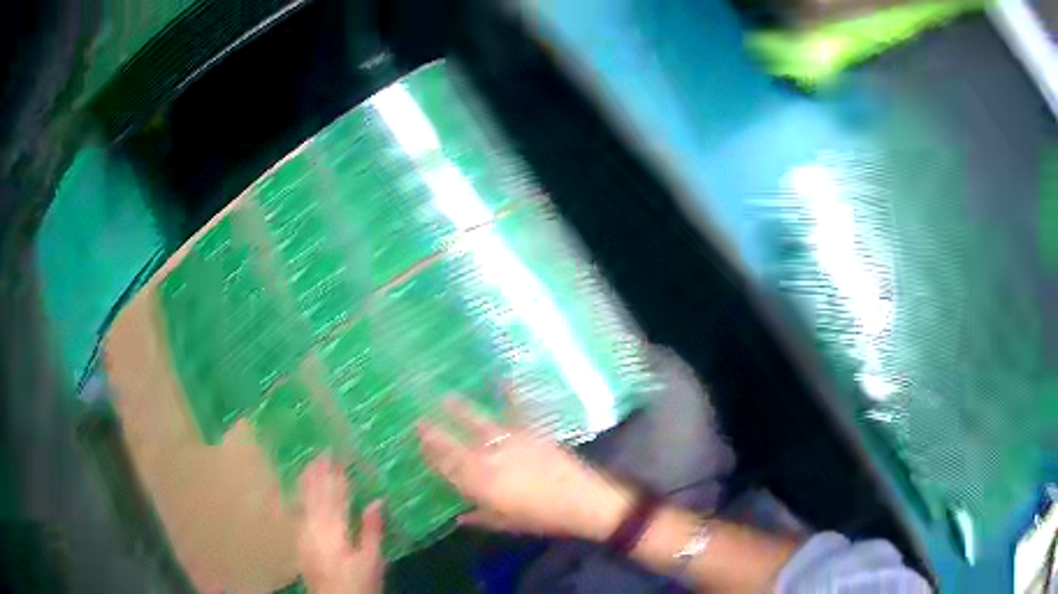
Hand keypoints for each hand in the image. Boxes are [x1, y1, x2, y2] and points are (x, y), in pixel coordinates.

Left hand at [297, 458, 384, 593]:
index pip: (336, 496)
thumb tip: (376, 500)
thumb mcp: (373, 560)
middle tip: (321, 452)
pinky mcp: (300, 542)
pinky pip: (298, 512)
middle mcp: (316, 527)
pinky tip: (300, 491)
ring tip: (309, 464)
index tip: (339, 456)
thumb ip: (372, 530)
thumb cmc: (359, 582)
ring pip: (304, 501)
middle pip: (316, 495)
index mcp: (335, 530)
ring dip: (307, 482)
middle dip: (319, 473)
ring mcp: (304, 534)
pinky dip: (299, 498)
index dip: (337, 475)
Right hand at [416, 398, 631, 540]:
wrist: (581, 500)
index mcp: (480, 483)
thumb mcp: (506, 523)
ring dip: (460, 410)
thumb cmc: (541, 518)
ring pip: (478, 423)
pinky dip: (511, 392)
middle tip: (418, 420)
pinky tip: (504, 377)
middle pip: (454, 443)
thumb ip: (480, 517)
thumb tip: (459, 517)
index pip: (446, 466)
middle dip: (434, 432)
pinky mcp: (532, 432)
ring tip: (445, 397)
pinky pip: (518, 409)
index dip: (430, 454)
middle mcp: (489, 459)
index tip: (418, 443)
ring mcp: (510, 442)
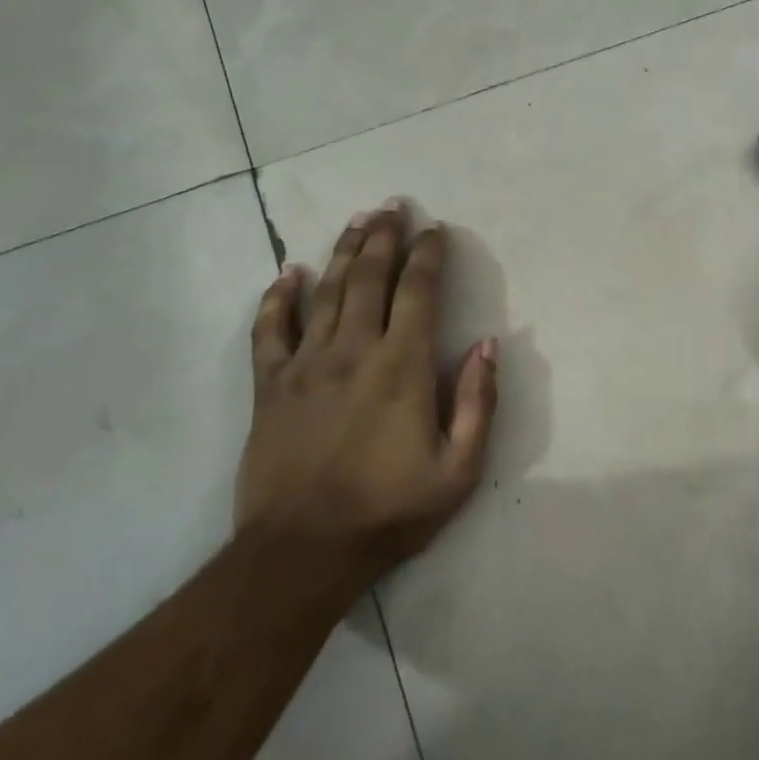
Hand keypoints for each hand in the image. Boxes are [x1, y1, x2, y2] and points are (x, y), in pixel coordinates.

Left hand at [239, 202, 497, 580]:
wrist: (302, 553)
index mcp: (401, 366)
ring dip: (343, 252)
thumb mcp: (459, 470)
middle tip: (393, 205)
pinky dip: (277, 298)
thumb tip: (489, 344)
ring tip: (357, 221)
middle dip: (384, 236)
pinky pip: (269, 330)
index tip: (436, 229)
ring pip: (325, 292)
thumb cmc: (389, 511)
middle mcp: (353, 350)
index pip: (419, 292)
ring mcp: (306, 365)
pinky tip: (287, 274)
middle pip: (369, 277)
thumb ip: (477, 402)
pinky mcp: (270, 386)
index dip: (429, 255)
•••
Task
Only the lines from the one with "thumb cmc: (541, 518)" through the final line of the data should be written out, exactly and including both ends. Skip the pictures.

Response area
thumb cmc: (541, 518)
ring pip: (478, 423)
pinky dip: (511, 392)
middle tip: (418, 420)
pinky tip: (504, 377)
middle pip: (454, 443)
thumb ip: (480, 517)
thumb tip: (459, 517)
index pip: (446, 466)
middle dip: (434, 432)
pinky mcp: (532, 432)
ring tip: (445, 397)
pinky pip: (518, 409)
index dip: (430, 454)
middle mcp: (489, 459)
index tip: (418, 443)
ring mcp: (510, 442)
Hand keypoints for each hand in the image. Boxes are [x1, y1, x2, y2] and points are (x, y), in pixel coordinates.

Left hand at [239, 202, 497, 580]:
wrist: (302, 553)
index mcp: (401, 366)
ring dip: (343, 252)
thumb mcp: (459, 470)
middle tip: (393, 205)
pinky dip: (277, 298)
thumb tip: (489, 344)
ring tip: (357, 221)
middle dip: (384, 236)
pinky pip: (269, 330)
index tip: (436, 229)
ring pip: (325, 292)
thumb cmc: (389, 511)
middle mcp: (353, 350)
index pip: (419, 292)
ring mcp: (306, 365)
pinky tip: (287, 274)
middle pip: (369, 277)
thumb ip: (477, 402)
pinky mcp: (270, 386)
index dip: (429, 255)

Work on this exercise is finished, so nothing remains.